To support real-time rendering of complex virtual environments without compromising performance, the system was connected to an MSI GE66 Raider laptop (Intel Core i7-10870 x64, 32 GB RAM, NVIDIA GeForce RTX 3060, Intel, Santa Clara, CA, USA) via the VIVE Business Streaming application. This setup enabled low-latency interaction and ensured that the VR experience remained smooth and responsive, which is critical for the accuracy and validity of the experimental tasks [
57].
2.2. Immersive Environment
The virtual environment aims to be a first step in moving from traditional 2D numerosity assessment tasks to 3D settings. For this reason, the environment replicates a living room with a table, chairs, lights, and furnishing elements (
Figure 1).
The application has been developed using the software Unity 6, combined with the SteamVR plugin to include the VR settings. The level of detail used in the environment was the balance point between photorealism and performance. Lights and shadows have been precomputed and baked using an adaptive probe volume. The method consists of sampling the lighting at strategic points in the room, denoted by the positions of the probes. The lighting at any point is approximated by interpolating between the samples obtained by the nearest probes. The interpolation is fast enough to be used during the tests without notably affecting the refresh rate of the HMD.
The interaction mechanisms within the virtual environment have been kept as simple as possible to minimize potential difficulties for participants unfamiliar with VR technology. To confirm selections and start the experience, only the trigger button on the handheld controller is used.
2.3. Procedure
Six participants (five males and one female) took part in the study. The average age of the participants was 34.67 years (range: 28–49 years). All participants had normal or corrected-to-normal vision. The study was approved by the local health service ethics committee (“Comitato Bioetico dell’Università di Pisa”, 24 September 2021, n. 31.) and was conducted in accordance with the Declaration of Helsinki.

**Records**:
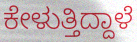
ಕೇಳುತ್ತಿದ್ದಾಳೆ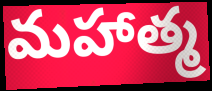
మహాత్మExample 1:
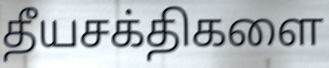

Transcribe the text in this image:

தீயசக்திகளை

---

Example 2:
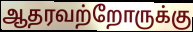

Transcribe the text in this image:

ஆதரவற்றோருக்கு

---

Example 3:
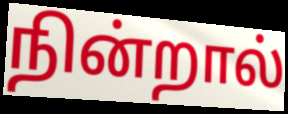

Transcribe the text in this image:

நின்றால்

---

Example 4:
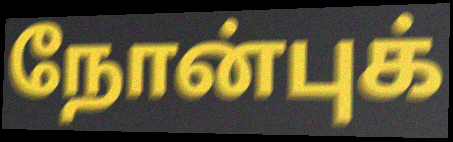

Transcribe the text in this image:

நோன்புக்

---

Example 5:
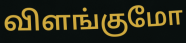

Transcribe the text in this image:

விளங்குமோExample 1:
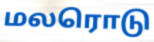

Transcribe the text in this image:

மலரொடு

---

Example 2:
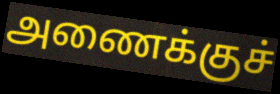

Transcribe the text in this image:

அணைக்குச்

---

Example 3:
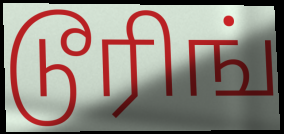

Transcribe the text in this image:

டூரிங்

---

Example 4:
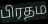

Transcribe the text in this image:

பிரதம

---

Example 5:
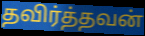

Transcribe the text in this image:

தவிர்த்தவன்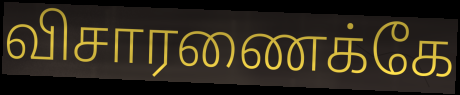
விசாரணைக்கே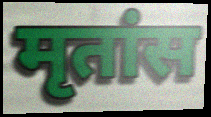
मृतांसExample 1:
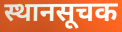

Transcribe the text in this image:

स्थानसूचक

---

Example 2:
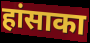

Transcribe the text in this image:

हांसाका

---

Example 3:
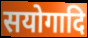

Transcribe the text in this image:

सयोगादि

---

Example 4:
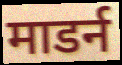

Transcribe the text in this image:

माडर्न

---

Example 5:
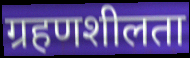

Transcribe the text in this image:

ग्रहणशीलता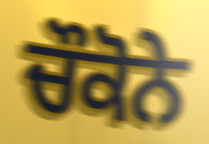
ਚੌਕੋਨੇ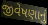
જીવેષણાનું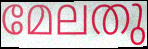
മേലതു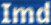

**Given problem A**:
Quote the VR setup text from "The interaction mechanisms" to "Declaration of Helsinki.".
**Given problem B**:
In the VR setup text, what software was used to develop the application?
The lines have no connection to the VR setup text.

**Problem solution A**:
The interaction mechanisms within the virtual environment have been kept as simple as possible to minimize potential difficulties for participants unfamiliar with VR technology. To confirm selections and start the experience, only the trigger button on the handheld controller is used.
2.3. Procedure
Six participants (five males and one female) took part in the study. The average age of the participants was 34.67 years (range: 28–49 years). All participants had normal or corrected-to-normal vision. The study was approved by the local health service ethics committee (“Comitato Bioetico dell’Università di Pisa”, 24 September 2021, n. 31.) and was conducted in accordance with the Declaration of Helsinki.

**Problem solution B**:
Unity 6, combined with the SteamVR plugin.